Как только он вышел, управляющий вздохнул с облегчением (на сегодня, слава тебе, Господи, пронесло), отодвинул счеты и отправил мальчишку-рассыльного принести всем еще квасу.
— Сам-то вернется сегодня? — осторожно спрашивали друг у друга конторские.
— Да Бог весть! Это уж куда его чутье позовет.

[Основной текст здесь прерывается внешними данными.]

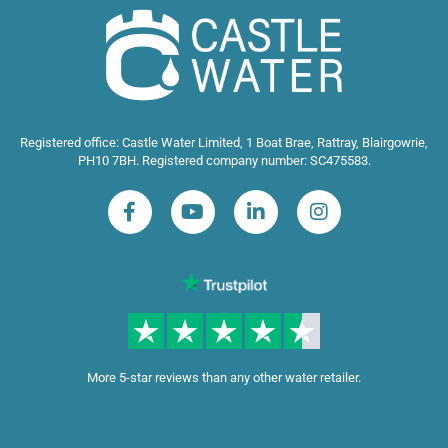
Registered office: Castle Water Limited, 1 Boat Brae, Rattray, Blairgowrie,
PH10 7BH. Registered company number: SC475583.
More 5-star reviews than any other water retailer.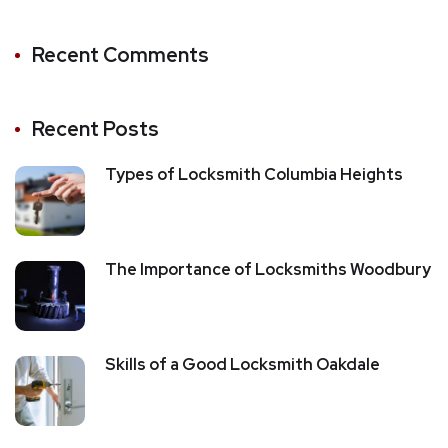
Recent Comments
Recent Posts
Types of Locksmith Columbia Heights
The Importance of Locksmiths Woodbury
Skills of a Good Locksmith Oakdale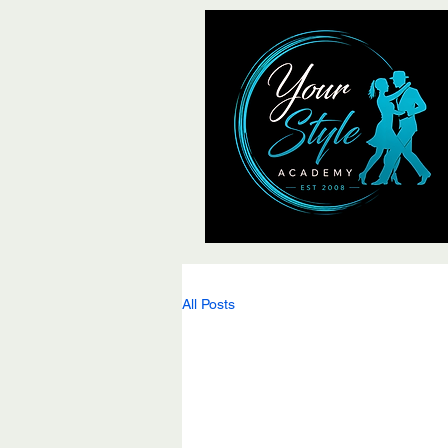
All Posts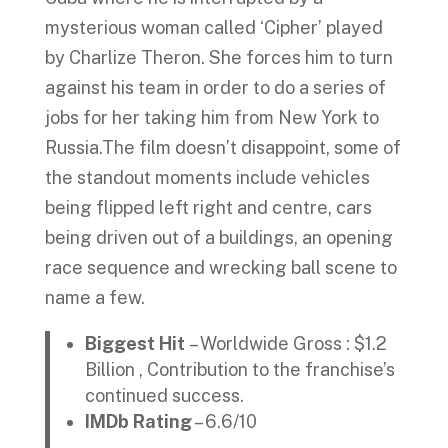
mysterious woman called ‘Cipher’ played
by Charlize Theron. She forces him to turn
against his team in order to do a series of
jobs for her taking him from New York to
Russia.The film doesn’t disappoint, some of
the standout moments include vehicles
being flipped left right and centre, cars
being driven out of a buildings, an opening
race sequence and wrecking ball scene to
name a few.
Biggest Hit
– Worldwide Gross : $1.2
Billion , Contribution to the franchise’s
continued success.
IMDb Rating
– 6.6/10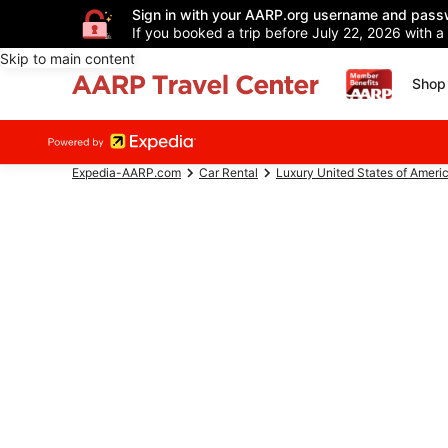
Sign in with your AARP.org username and pass
If you booked a trip before July 22, 2026 with a
Skip to main content
Shop 
Expedia-AARP.com
Car Rental
Luxury United States of Ameri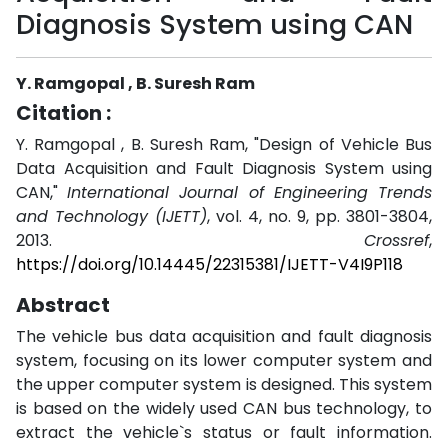
Diagnosis System using CAN
Y. Ramgopal , B. Suresh Ram
Citation :
Y. Ramgopal , B. Suresh Ram, "Design of Vehicle Bus
Data Acquisition and Fault Diagnosis System using
CAN,"
International Journal of Engineering Trends
and Technology (IJETT)
, vol. 4, no. 9, pp. 3801-3804,
2013.
Crossref
,
https://doi.org/10.14445/22315381/IJETT-V4I9P118
Abstract
The vehicle bus data acquisition and fault diagnosis
system, focusing on its lower computer system and
the upper computer system is designed. This system
is based on the widely used CAN bus technology, to
extract the vehicle`s status or fault information.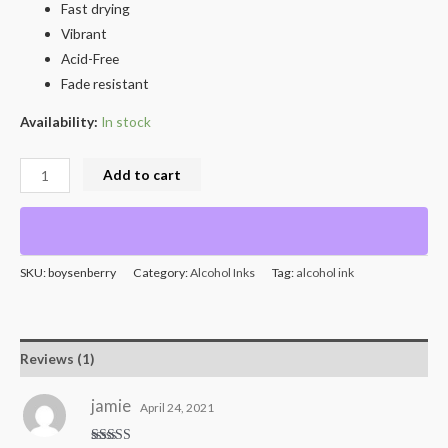
Fast drying
Vibrant
Acid-Free
Fade resistant
Availability:
In stock
Add to cart
SKU:
boysenberry
Category:
Alcohol Inks
Tag:
alcohol ink
Reviews (1)
jamie
April 24, 2021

Может, магазины смотреть пойдет, а может, мастерские… Уж наш-то хозяин всем хозяевам хозяин, за всем сам доглядеть ухитряется.
Ведерников, посмотрев, как дела на складах, и наскоро пообедав в трактире, отправился в свои магазины. Покупателей было немного, город разомлел от жары и не мечтал о покупках. И все же хозяин проверил и счета, и кассы, и ассортимент на полках, и внешний вид приказчиков.
Магазины Ведерникова очень отличались от убогих лавочек других демьяновских купцов, торговавших по старинке. Эти купцы, зевая и мелко крестя рот, сидели за своими засиженными мухами витринами, в которых месяцами пылились выцветшие товары, и удивлялись, почему покупатель обходит их стороной, а к Ведерникову валом валит? Слово, что ли, какое заговорное Савелий Лукич знает?
А Савелий Лукич добивался, чтобы в его торговле все было по первому разряду — товар не только из Москвы или из Варшавы, а из Берлина, случалось, заказывал. Приказчики всегда чистые, красивые, опрятные и вежливые. Оборони Бог в ответ на придирки колкость привередливой покупальнице (Виверра: опечатка?) сказать — можно и без места остаться.
Если у приказчика случался флюс, нарыв на носу или синяк под глазом (всякое бывает в жизни), такого подпорченного молодца Ведерников в торговый зал не выпускал — пожалуй, голубчик, на склад, крупу развешивать или перчатки по номерам подбирать, а покупателя своей образиной отпугивать не смей! Из жалованья, правда, вычеты не делались, так что и зла на хозяина никто не держал.